The city of Los Angeles is on high alert as two uncontained wildfires, spurred on by a heatwave and gusty winds, reach within 30 km of the suburban towns of Duarte and Azusa forcing evacuations in the area.
Hundreds of firefighters battled raging wildfires in the western United States on Tuesday amid a record-setting heat wave that has claimed at least four lives and triggered evacuations.
More than 600 firefighters and water-dropping helicopters worked to contain two major brush fires that erupted east of Los Angeles on Monday, scorching more than 5,400 acres and forcing about 800 families to flee their homes.
There are fears that the two rapidly growing, uncontrolled wildfires could merge and force even more communities to evacuate their homes, authorities said on Tuesday.

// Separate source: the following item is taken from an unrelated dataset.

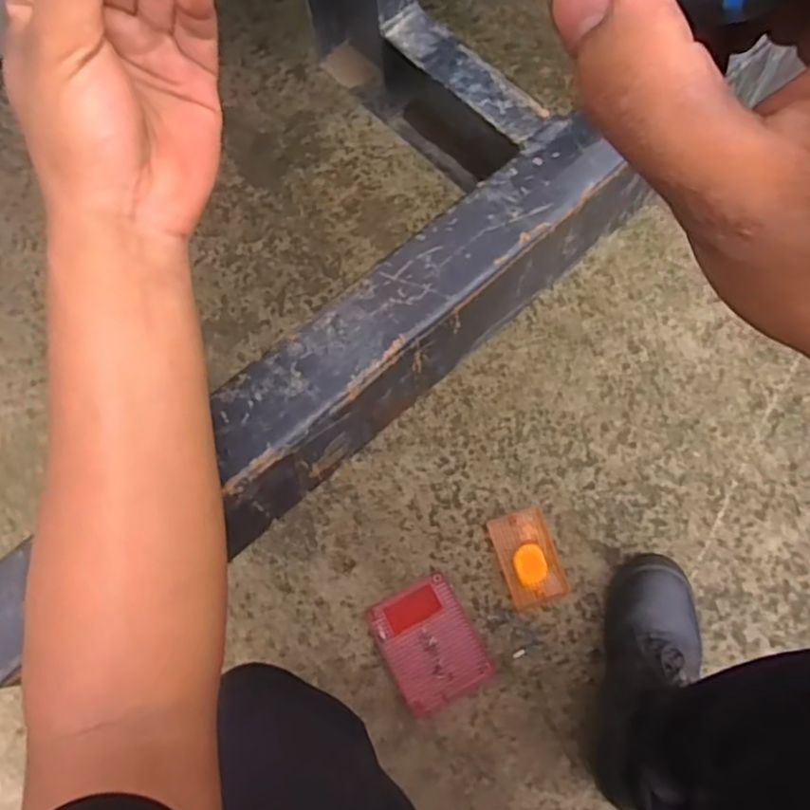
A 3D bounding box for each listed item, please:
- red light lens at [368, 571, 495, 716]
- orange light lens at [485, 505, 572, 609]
[{"bbox_3d":[0.033,0.314,0.827,0.117,0.013,0.147,-26,73,-6],"label":"red light lens"},{"bbox_3d":[0.169,0.208,0.859,0.079,0.010,0.122,-17,73,-4],"label":"orange light lens"}]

In a statement issued by the US Forest Service, the so-called Fish Fire and the Reservoir Fire, which broke out on Monday in the Angeles National Forest, more than doubled in size overnight, raising fears of an impending inferno.
While the two blazes have not yet merged, they are being handled as one incident, called the San Gabriel Complex Fire.
The Fish Fire, whose cause is under investigation, has grown to 3,000 acres while the Reservoir Fire, which fire officials say was sparked by a car crash, stood at about 2,400 acres, according to figures from the US Forest Service.
The wildfires are a few kilometres apart in parched and windy foothills just northeast of Los Angeles.
"It is a possibility that the two fires would merge," Andrew Mitchell, a spokesman for the team battling the Reservoir Fire said.
More than 800 people were forced to evacuate the area when the fires reached a distance of 32 km northeast of downtown Los Angeles, Mitchell said. The communities nearest the flames include the suburban towns of Duarte and Azusa.
Overnight, a flank of the Fish Fire crept down a hillside on the east side of Duarte, lapping at brush just beyond some houses before firefighters extinguished the flames, Los Angeles County Fire Chief John Tripp said at a news conference.
"Our big threat today is still that left side of the fire," Tripp said. "That still is a very uncontrolled flank of the fire."
Officials warned more evacuations could be ordered.
California and other southwestern US states have recently experienced intense heat waves leading to a five-year drought. Temperatures have reached more than 40 degrees celsius making the firefighters' ability to try to contain the fire even more challenging.
The National Weather Service Los Angeles has issued a red flag alert for the mountainous region, warning of the danger that a fire can start at anytime and spread rapidly.
Meanwhile, a half-dozen other wildfires burned across California.
In the coastal part of the state, firefighters have made steady progress in handling the so-called Sherpa Fire, a seven-day old blaze northwest of Santa Barbara that has burned nearly 8,000 acres in an area of ranches and campgrounds. That fire is 70 percent contained, according to tracking website InciWeb.gov.
Two states away, the Dog Head Fire in central New Mexico has charred more than 17,000 acres and was 46 percent contained after destroying 24 homes and 21 minor structures soon after it broke out last week.